Or take the controversy over Mitt’s refusal to release his tax returns, just supercharged by Senate Majority Leader Harry Reid’s report that a Bain investor told him Romney paid no taxes for 10 years. GOP surrogates and commentators, who have never seen the returns, rushed to the barricades of the Sunday talk shows to label Reid “a liar.” They were uniformly indignant—and unconvincing. All they did was pour fuel on the fire. As veteran Republican strategist Ed Rollins said on Fox News, the questions are “gonna dog all the way,” and the only way to “to put it behind him” is to “release more taxes.”
I am now convinced Romney can’t. Either his closest confidants have convened around a table and concluded that there’s political disaster in those returns, or the candidate already knows this all too well and won’t show them to any of his handlers lest the information leak. Logic and my own experience in presidential politics persuade me that the only reason to withhold something like this is if its release could put a near end to the campaign.
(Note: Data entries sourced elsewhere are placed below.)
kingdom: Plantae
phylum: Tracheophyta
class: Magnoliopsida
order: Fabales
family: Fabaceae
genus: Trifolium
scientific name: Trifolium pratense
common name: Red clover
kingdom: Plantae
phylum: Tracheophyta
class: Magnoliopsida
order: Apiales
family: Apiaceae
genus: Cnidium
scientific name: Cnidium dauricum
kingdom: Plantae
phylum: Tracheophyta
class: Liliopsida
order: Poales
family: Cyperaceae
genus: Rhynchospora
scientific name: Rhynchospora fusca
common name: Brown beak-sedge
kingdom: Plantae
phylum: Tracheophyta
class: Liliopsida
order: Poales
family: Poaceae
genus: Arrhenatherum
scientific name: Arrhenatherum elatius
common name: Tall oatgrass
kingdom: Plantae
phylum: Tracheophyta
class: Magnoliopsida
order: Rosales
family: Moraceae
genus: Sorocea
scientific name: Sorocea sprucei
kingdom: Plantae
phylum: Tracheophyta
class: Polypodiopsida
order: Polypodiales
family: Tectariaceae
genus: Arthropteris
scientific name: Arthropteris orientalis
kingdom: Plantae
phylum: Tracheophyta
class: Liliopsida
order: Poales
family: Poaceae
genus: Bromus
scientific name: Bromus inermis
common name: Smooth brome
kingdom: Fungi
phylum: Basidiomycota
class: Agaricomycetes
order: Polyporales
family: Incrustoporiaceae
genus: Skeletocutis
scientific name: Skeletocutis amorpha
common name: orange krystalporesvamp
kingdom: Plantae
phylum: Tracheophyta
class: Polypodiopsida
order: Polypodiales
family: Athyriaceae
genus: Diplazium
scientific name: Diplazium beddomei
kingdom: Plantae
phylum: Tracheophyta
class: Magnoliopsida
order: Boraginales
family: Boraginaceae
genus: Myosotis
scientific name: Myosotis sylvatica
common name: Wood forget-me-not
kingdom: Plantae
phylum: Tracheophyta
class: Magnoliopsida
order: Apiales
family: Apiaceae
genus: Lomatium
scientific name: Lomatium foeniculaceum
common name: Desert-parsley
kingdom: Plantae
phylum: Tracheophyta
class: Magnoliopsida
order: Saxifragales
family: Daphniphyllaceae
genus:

For Romney and his operatives to find themselves in this situation is inexplicable, except on grounds of heedless greed. The man has known he was going to run for president for eight years or more, and perhaps for his whole adult life. So close the Swiss bank accounts and offshore investments in tax havens in, say, 2005 or 2006; he’d get away with disclosing just five years of returns. And he could have made sure he paid a reasonable percentage in income taxes each and every year. He didn’t have to jump through every loophole, moneybags in hand. To the horror of his accountants, he could have skipped some deductions. How about last year’s $77,000 deduction for that dancing horse?
In short, Romney needed to straighten out his financial affairs, and those around him should have told him to do it long ago. And if he is his own principal adviser on this, then he has an adviser who’s a fool—a very rich fool. His ignorance about the political fallout seems to be matched only by his arrogance in assuming that he can be simultaneously a plutocrat and presidential nominee.